Power customers are using less electricity with shops and businesses closed, and that has slowed the efforts to pay down bonds sold in the last energy crisis that must be defeased before the new debt is offered.
The delay means the state can’t take advantage of the current rally in the $3.9 trillion municipal market. While investors in need of tax-havens generally seek California bonds, the market now is seeing even greater demand for such securities. Bondholders are set to receive a wall of debt payments this summer that’s expected to exceed the amount of new securities on tap.
“It’s hard to anticipate what the fall is going to look like,” said James Dearborn, director of municipal credit research at DWS. “If they were issuing bonds today, I think they would be well received.”
Last year, California Governor Gavin Newsom and state legislators agreed to establish a $21 billion fund to help utility giants including PG&E Corp. and Edison International cover future liabilities when their equipment ignites catastrophic blazes. Such exposure led to PG&E Corp.’s bankruptcy last year, and its incipient exit will allow it to tap the fund.

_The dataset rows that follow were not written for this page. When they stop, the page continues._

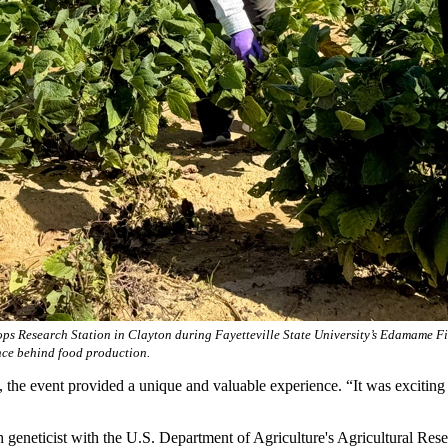
s Research Station in Clayton during Fayetteville State University’s Edamame Fie
ence behind food production.
t, the event provided a unique and valuable experience. “It was excitin
h geneticist with the U.S. Department of Agriculture's Agricultural Re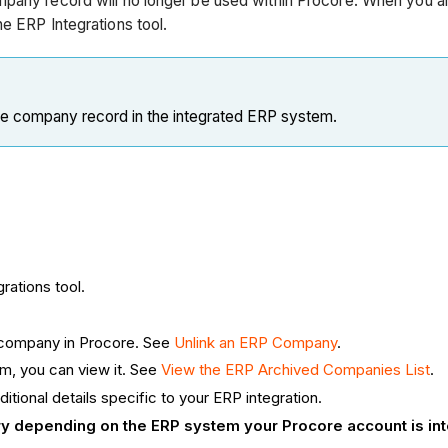
mpany record will no longer be used within Procore. When you ar
e ERP Integrations tool.
he company record in the integrated ERP system.
rations tool.
a company in Procore. See
Unlink an ERP Company
.
em, you can view it. See
View the ERP Archived Companies List
.
ditional details specific to your ERP integration.
ary depending on the ERP system your Procore account is in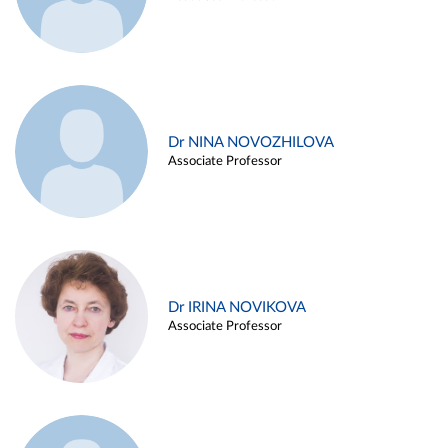
Dr NINA NOVOZHILOVA
Associate Professor
Dr IRINA NOVIKOVA
Associate Professor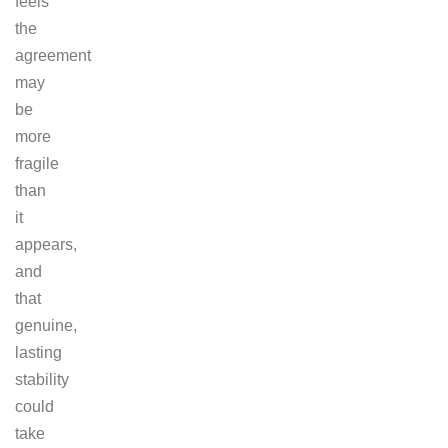
feels
the
agreement
may
be
more
fragile
than
it
appears,
and
that
genuine,
lasting
stability
could
take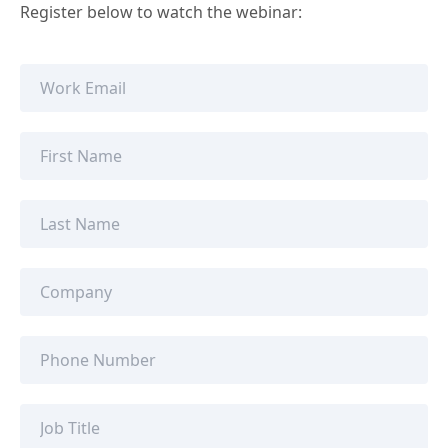
Register below to watch the webinar: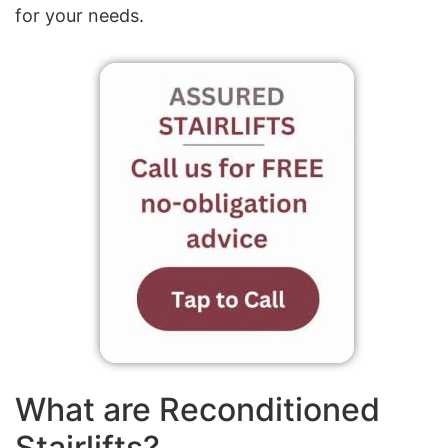
for your needs.
What are Reconditioned
Stairlifts?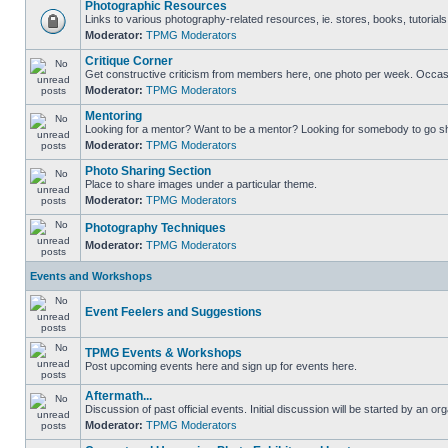
Photographic Resources
Links to various photography-related resources, ie. stores, books, tutorials,
Moderator:
TPMG Moderators
Critique Corner
Get constructive criticism from members here, one photo per week. Occasi
Moderator:
TPMG Moderators
Mentoring
Looking for a mentor? Want to be a mentor? Looking for somebody to go s
Moderator:
TPMG Moderators
Photo Sharing Section
Place to share images under a particular theme.
Moderator:
TPMG Moderators
Photography Techniques
Moderator:
TPMG Moderators
Events and Workshops
Event Feelers and Suggestions
TPMG Events & Workshops
Post upcoming events here and sign up for events here.
Aftermath...
Discussion of past official events. Initial discussion will be started by an org
Moderator:
TPMG Moderators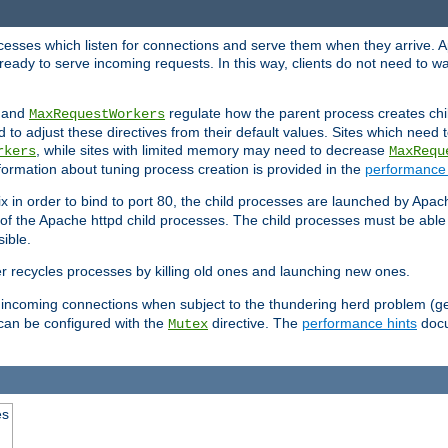
rocesses which listen for connections and serve them when they arrive. A
ready to serve incoming requests. In this way, clients do not need to wa
, and
regulate how the parent process creates chil
MaxRequestWorkers
d to adjust these directives from their default values. Sites which need
, while sites with limited memory may need to decrease
rkers
MaxRequ
ormation about tuning process creation is provided in the
performance 
 in order to bind to port 80, the child processes are launched by Apach
 of the Apache httpd child processes. The child processes must be able t
ible.
r recycles processes by killing old ones and launching new ones.
 incoming connections when subject to the thundering herd problem (ge
 can be configured with the
directive. The
performance hints
docu
Mutex
es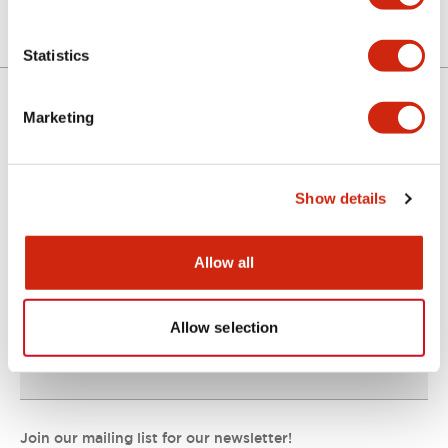
Statistics
Marketing
Support
Show details
Resources & Documents
Allow all
About IDEC
Allow selection
IDEC Commitments
Join our mailing list for our newsletter!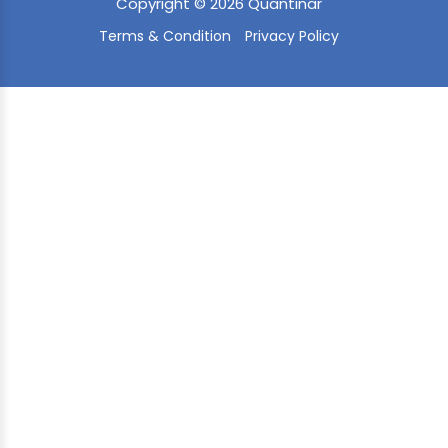
Copyright © 2026 Quantinar
Terms & Condition
Privacy Policy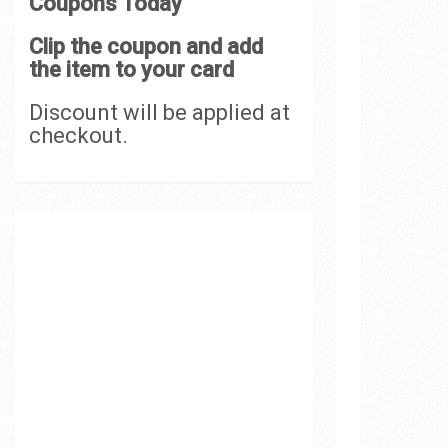
Coupons Today
Clip the coupon and add
the item to your card
Discount will be applied at
checkout.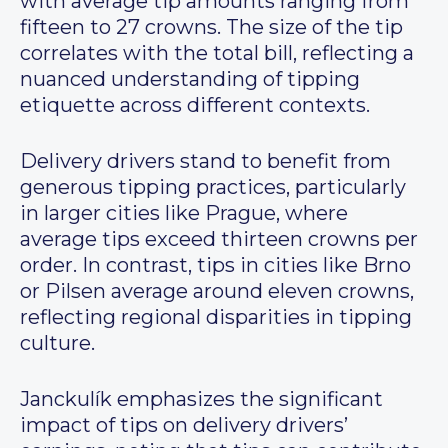
with average tip amounts ranging from
fifteen to 27 crowns. The size of the tip
correlates with the total bill, reflecting a
nuanced understanding of tipping
etiquette across different contexts.
Delivery drivers stand to benefit from
generous tipping practices, particularly
in larger cities like Prague, where
average tips exceed thirteen crowns per
order. In contrast, tips in cities like Brno
or Pilsen average around eleven crowns,
reflecting regional disparities in tipping
culture.
Janckulík emphasizes the significant
impact of tips on delivery drivers’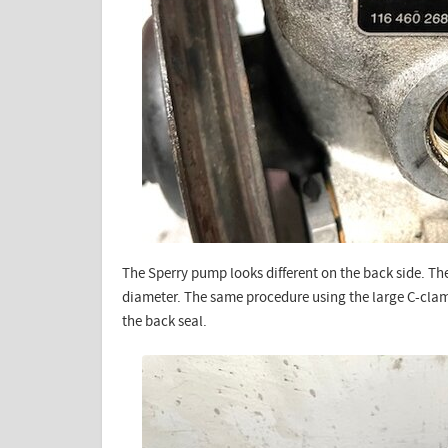
The Sperry pump looks different on the back side. The
diameter. The same procedure using the large C-clamp
the back seal.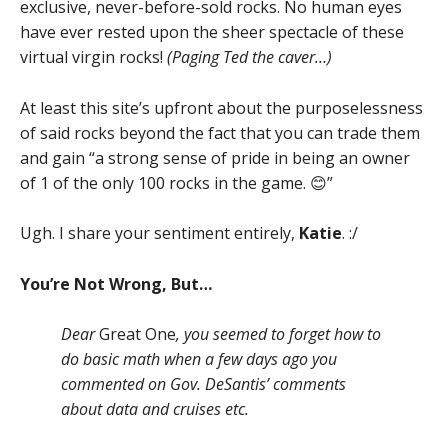
exclusive, never-before-sold rocks. No human eyes
have ever rested upon the sheer spectacle of these
virtual virgin rocks!
(Paging Ted the caver…)
At least this site’s upfront about the purposelessness
of said rocks beyond the fact that you can trade them
and gain “a strong sense of pride in being an owner
of 1 of the only 100 rocks in the game. 😊”
Ugh. I share your sentiment entirely,
Katie
. :/
You’re Not Wrong, But…
Dear
Great One
, you seemed to forget how to
do basic math when a few days ago you
commented on Gov. DeSantis’ comments
about data and cruises etc.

The fund was part of legislation needed to keep investor-owned power companies operating as wildfires increase in number and severity. An unusual California doctrine holds utilities liable for wildfires that their equipment sparks, even if they aren’t proven negligent, leaving officials worried about the reliability of power in the most-populous U.S. state.
Helping finance the fund is $10.5 billion to be raised through the sale of municipal revenue bonds. The bonds will be backed by a charge customers are already seeing on their bills from the $11.2 billion in bonds the state sold starting in 2002. That issuance reimbursed California from buying electricity for insolvent utilities hobbled by rising prices and manipulation by Enron Corp. and other companies in the deregulated market.
The catch: California officials have to wait until they can defease those bonds, of which $1.5 billion is outstanding. The amount collected by the $.005 per kilowatt hour charge depends on usage. With the state mandating residents to shelter in place at the end of March, electricity demand dropped. Since the first full week of the statewide stay-at-home order through June 7, homes, businesses and manufacturers used 3.7% less in electricity on an average weekday, according to California ISO, which manages the state’s power grid.
Originally, the bonds were to be retired around the third week of August. Due to lower than projected revenue, the estimate is now mid- to late-September, with the new bonds potentially being sold in October, according to the state treasurer’s office. It’s likely the new bonds would pay back the $2 billion in loans to the fund from the state’s general fund, said H.D. Palmer, a spokesman for Newsom’s finance department.
Contributions from the utilities make up the rest of the fund. PG&E’s share is $4.8 billion. Southern California Edison made its initial contribution to the fund of $2.4 billion in September 2019 and made the first of its 10 annual payments of $95 million in December. SDG&E made its first initial contribution of $322.5 million and its first of its ten annual payments of $12.9 million.